Feliciano is the perfect example why teams should not invest heavily in bullpen arms in free agency. The pitchers are often only slightly better than replacement level, if they are even that good. Over the years, the Yankees have sunk tens of millions of dollars into their bullpen, usually to bridge the gap between their starters and Mariano Rivera.
GM Brian Cashman seemingly spent the early and mid-2000s looking for a replacement for Jeff Nelson and Mike Stanton. Steve Karsay, Tom Gordon, Paul Quantrill, Mike Myers, and LaTroy Hawkins were all brought in and given multi-million dollar deals.
Some pitchers fared well, like Gordon and recently Rafael Soriano. However, more often than not, big contracts to bullpen arms tend to blow up in a team’s face. Feliciano is just the latest bomb that Cashman has brought in.
Cashman hoped Feliciano would be a lefty arm out of the bullpen to offset the loss of Damaso Marte. However, Cashman ignored the warning signs like Feliciano appearing in 86 games in 2008, 88 games in 2009, and 92 games in 2010, leading the league each year in appearances. While he didn’t log a lot of innings because he was only facing left-handed batters, Feliciano did put a lot of wear on his arm. Still, Cashman wanted a left-handed pitcher and paid handsomely for him.

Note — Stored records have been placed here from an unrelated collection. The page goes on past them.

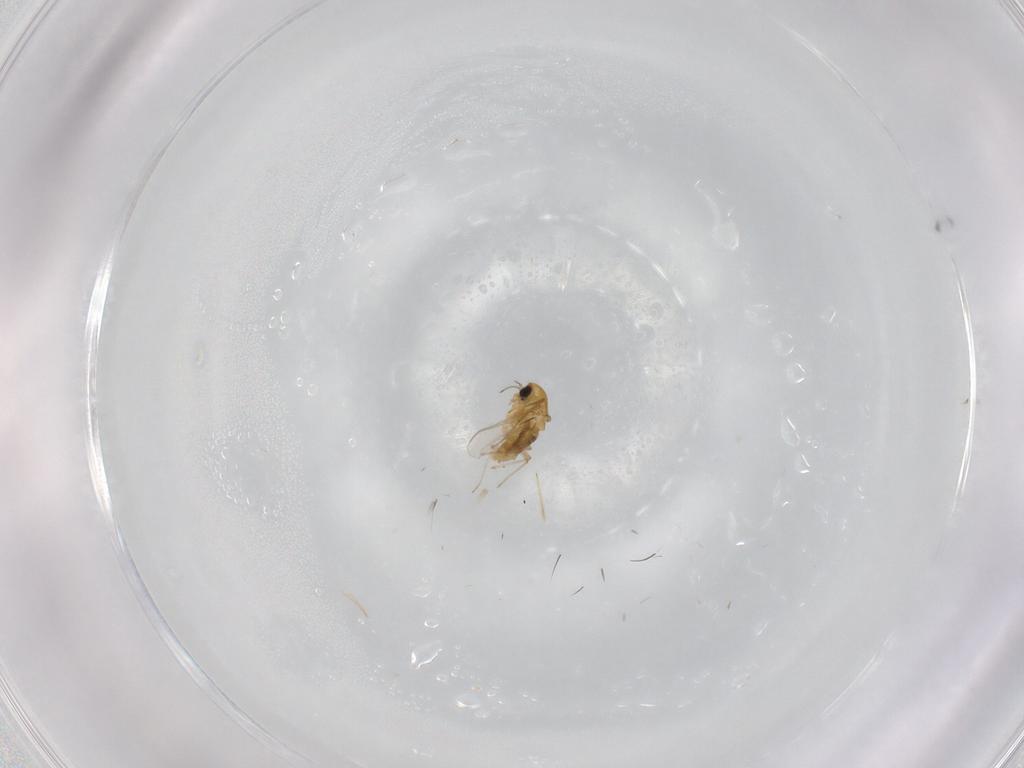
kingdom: Animalia
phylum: Arthropoda
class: Insecta
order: Diptera
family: Chironomidae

Instead of Feliciano coming out the pen the Yankees were forced to find alternatives. One of those alternatives was Clay Rapada, whom the Yankees signed to a minor league deal last season. Rapada spent the entire year as the second lefty out of the pen behind Boone Logan, once again proving that you don’t need to throw large sums of money at bullpen arms to get quality in return.